JGoundry
JGoundry

Reputation: 15

Tkinter destroying Toplevel and creating another error

When attempting to create a second Toplevel in Tkinter after closing the first I get the error:

_tkinter.TclError: bad window path name ".!toplevel

The error only occurs when the first Toplevel is closed, when I run the code without close_window() no error occurs and new_window works and creates the second Toplevel. I need to be able to close the first Toplevel and am not sure what is going wrong here so any help is much appreciated.

Here is a minimal reproducible example.

import tkinter as tk

class auto_haven:
    def __init__(self, master):
        self.master = master
        self.frame = tk.Frame(self.master)
        self.frame.place(relwidth=1, relheight=1)
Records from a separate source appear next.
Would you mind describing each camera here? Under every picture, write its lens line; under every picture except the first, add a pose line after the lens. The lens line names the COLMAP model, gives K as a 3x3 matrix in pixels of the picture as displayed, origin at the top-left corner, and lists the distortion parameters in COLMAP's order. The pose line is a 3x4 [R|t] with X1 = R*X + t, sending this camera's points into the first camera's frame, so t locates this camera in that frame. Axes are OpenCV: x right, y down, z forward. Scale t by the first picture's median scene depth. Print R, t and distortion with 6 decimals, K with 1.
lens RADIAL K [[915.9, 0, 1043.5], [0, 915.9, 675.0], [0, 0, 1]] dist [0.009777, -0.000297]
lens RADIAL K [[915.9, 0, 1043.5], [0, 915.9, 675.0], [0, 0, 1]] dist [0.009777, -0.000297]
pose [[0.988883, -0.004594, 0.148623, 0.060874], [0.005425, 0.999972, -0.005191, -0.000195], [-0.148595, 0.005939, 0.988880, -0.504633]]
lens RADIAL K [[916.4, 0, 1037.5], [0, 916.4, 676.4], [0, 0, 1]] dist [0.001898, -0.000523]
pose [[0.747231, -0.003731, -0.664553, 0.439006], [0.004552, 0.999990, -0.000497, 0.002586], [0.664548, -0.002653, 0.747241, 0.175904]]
        self.admin_login_button = tk.Button(self.frame, text="Admin Login", font=40, command=self.new_window)
        self.admin_login_button.place(relwidth=1, relheight=1)

    def new_window(self):
        self.newWindow = tk.Toplevel(self.master)
        self.app = admin_login(self.newWindow)

class admin_login:
    def __init__(self, master):
        self.master = master
        self.frame = tk.Frame(self.master)
        self.frame.place(relwidth=1, relheight=1)

        self.login_button = tk.Button(self.frame, text="Login", font=40, command=self.login)
        self.login_button.pack()

        self.back_button = tk.Button(self.frame, text="Exit", font=40, command=self.close_window)
        self.back_button.pack()

    def new_window(self):
        self.newWindow = tk.Toplevel(self.master)
        self.app = admin_panel(self.newWindow)
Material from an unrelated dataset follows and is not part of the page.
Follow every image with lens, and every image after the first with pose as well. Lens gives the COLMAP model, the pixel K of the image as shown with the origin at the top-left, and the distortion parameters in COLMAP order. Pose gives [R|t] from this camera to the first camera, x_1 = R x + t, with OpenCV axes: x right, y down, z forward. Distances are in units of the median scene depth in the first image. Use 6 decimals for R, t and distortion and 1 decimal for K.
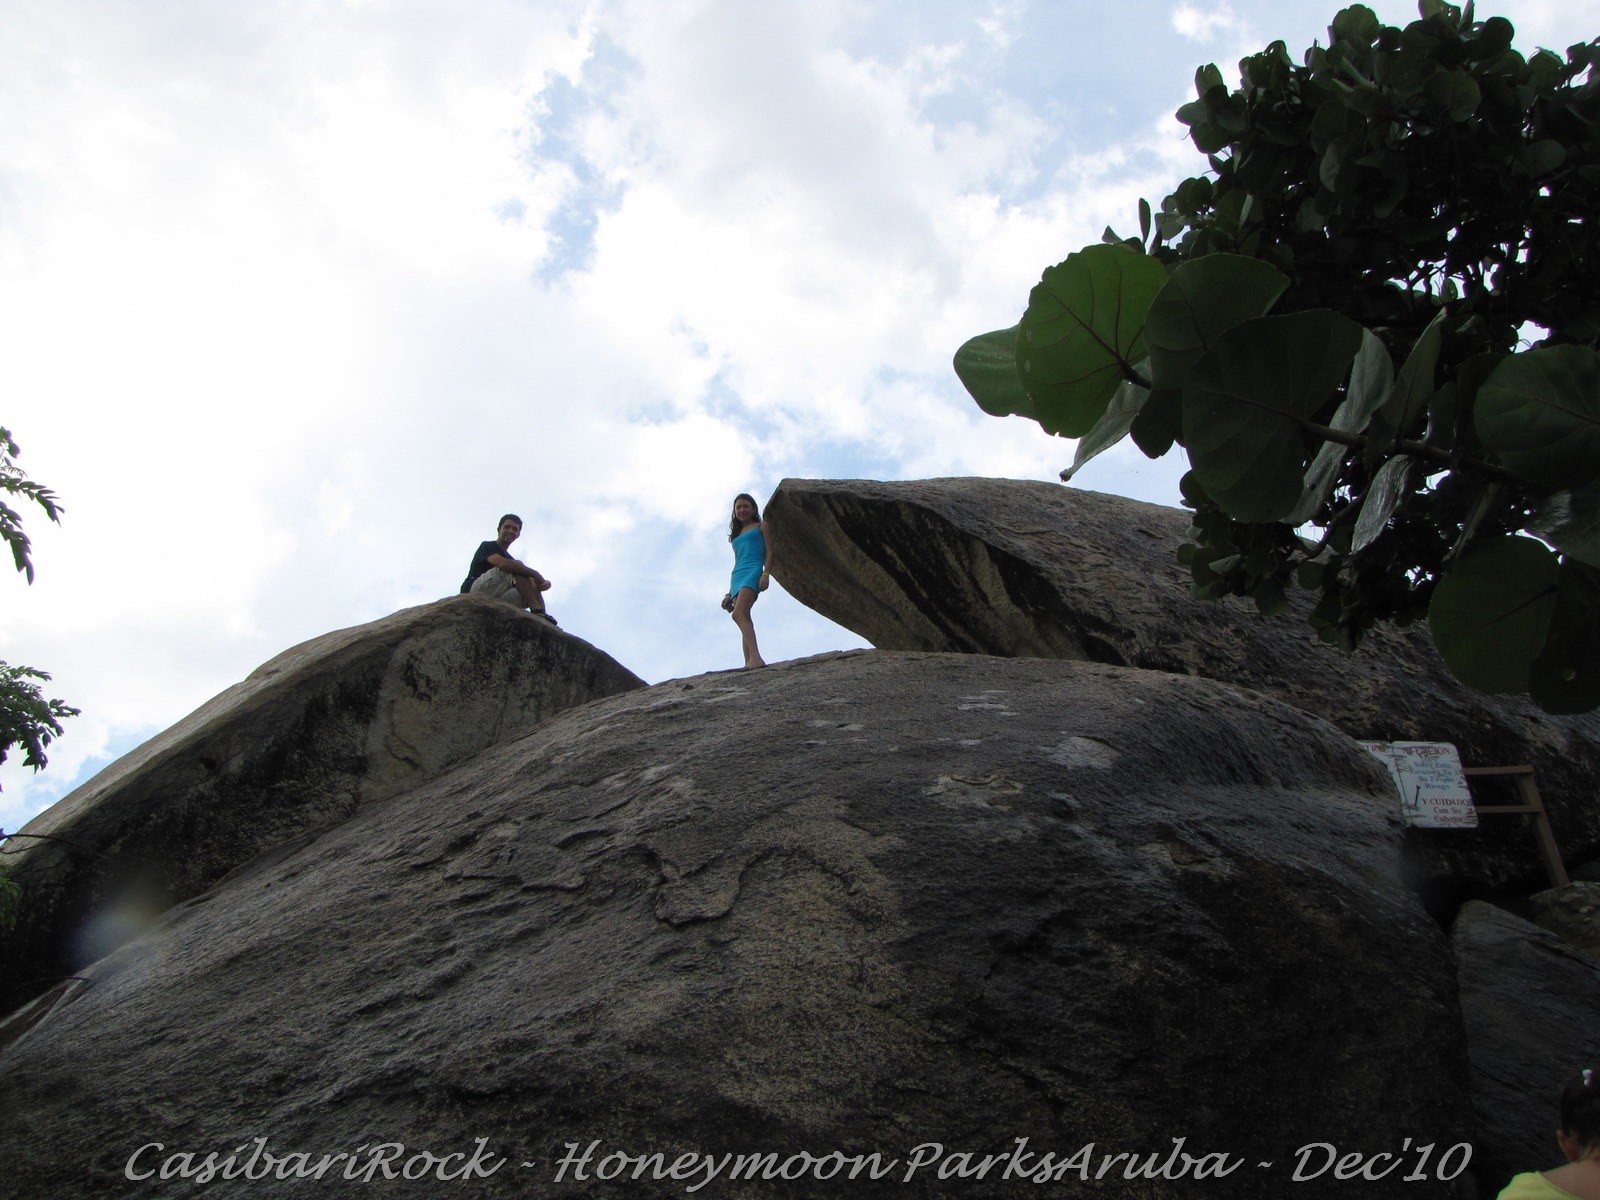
lens RADIAL K [[1338.9, 0, 805.2], [0, 1338.9, 596.9], [0, 0, 1]] dist [-0.115448, 0.008930]
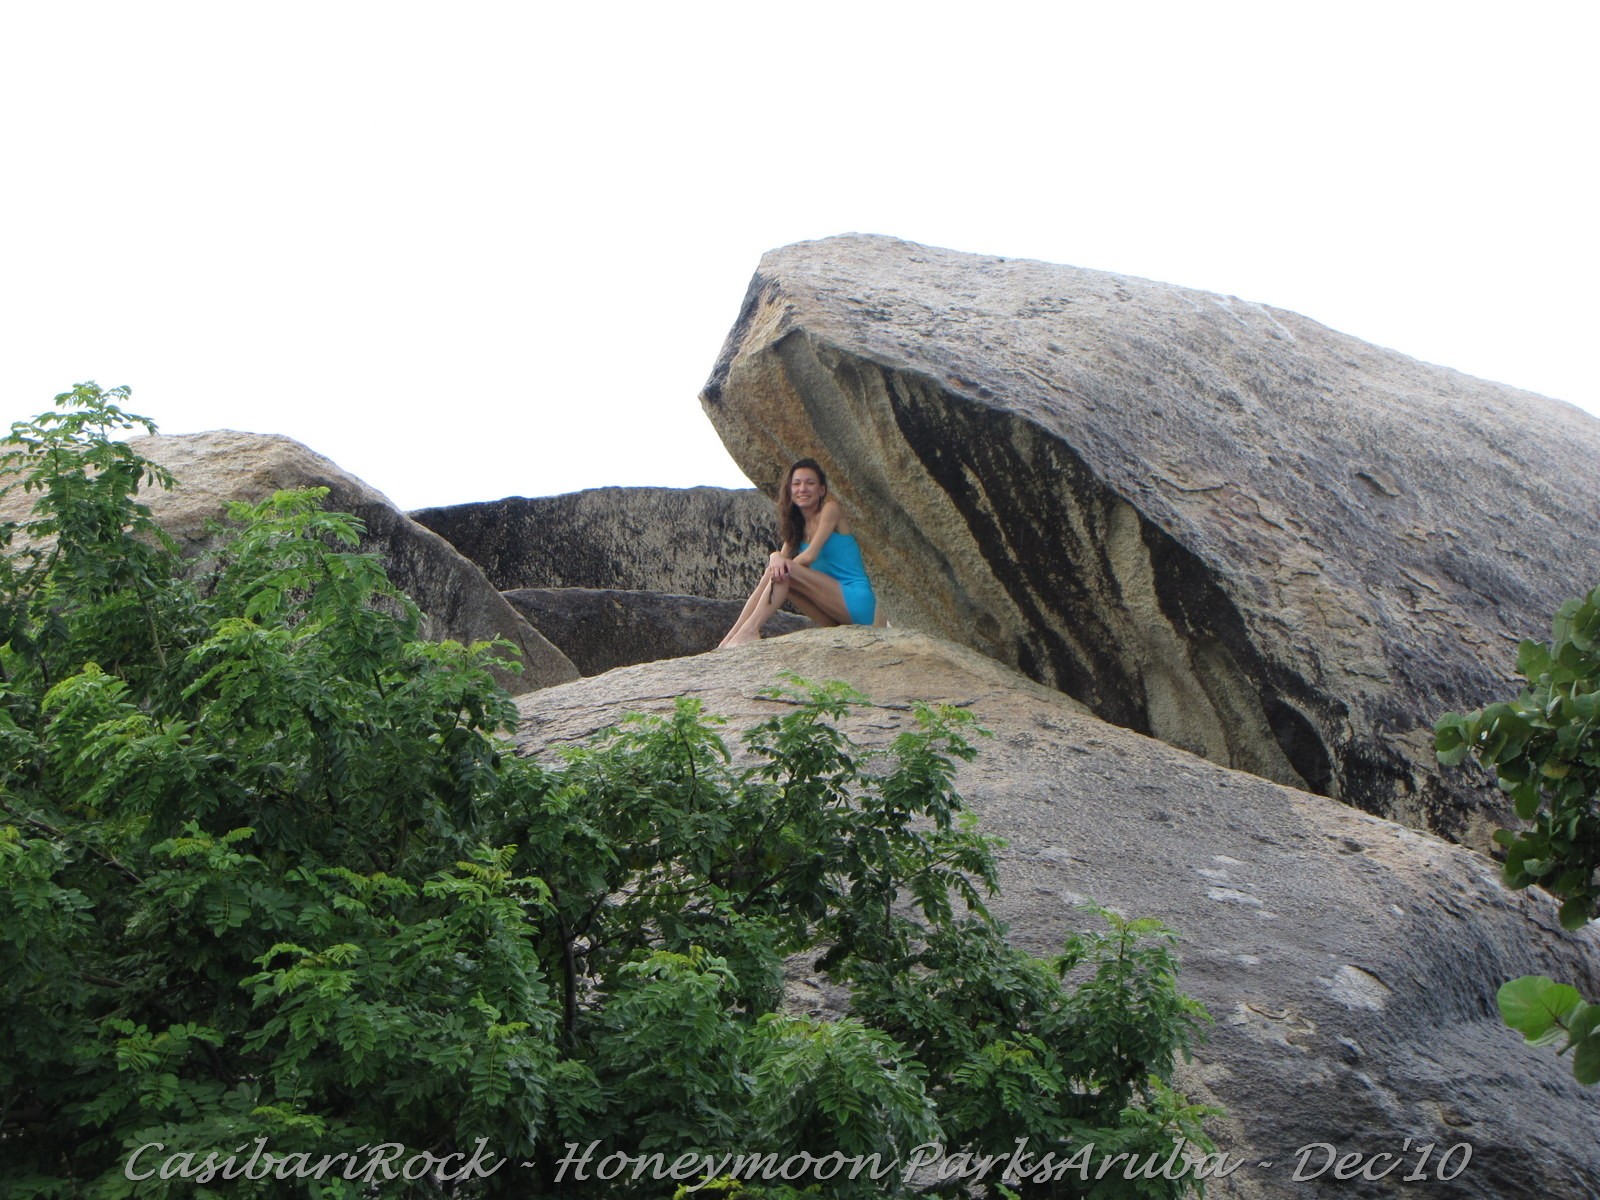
lens RADIAL K [[6028.6, 0, 801.0], [0, 6028.6, 597.2], [0, 0, 1]] dist [0.644444, 0.000000]
pose [[0.956614, 0.144555, 0.252969, -0.788367], [-0.191035, 0.966755, 0.169973, -0.490039], [-0.219988, -0.210924, 0.952427, -1.815313]]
    def close_window(self):
        self.master.destroy()

    def login(self):
        self.close_window()
        self.new_window()

class admin_panel:
    def __init__(self, master):
        self.master = master
        self.frame = tk.Frame(self.master)
        self.quitButton = tk.Button(self.frame, text = 'Quit', width = 25, command = self.close_window)
        self.quitButton.pack()
        self.frame.pack()
    def close_window(self):
        self.master.destroy()

def main():
    root = tk.Tk()
    app = auto_haven(root)
    root.mainloop()

if __name__ == '__main__':
    main()

Upvotes: 1

Views: 82

Answers (1)

Bryan Oakley
Bryan Oakley

Reputation: 385900

When you call self.login, the first thing it does is call self.close_window(). When you do that, it calls self.master.destroy(). It then calls self.new_window() which calls self.newWindow = tk.Toplevel(self.master).

Notice that you are now trying to create a new window as a child of self.master, but you've destroyed self.master so tkinter will throw an error. When you create a new window, it needs to be the child of an existing window, such as the root window.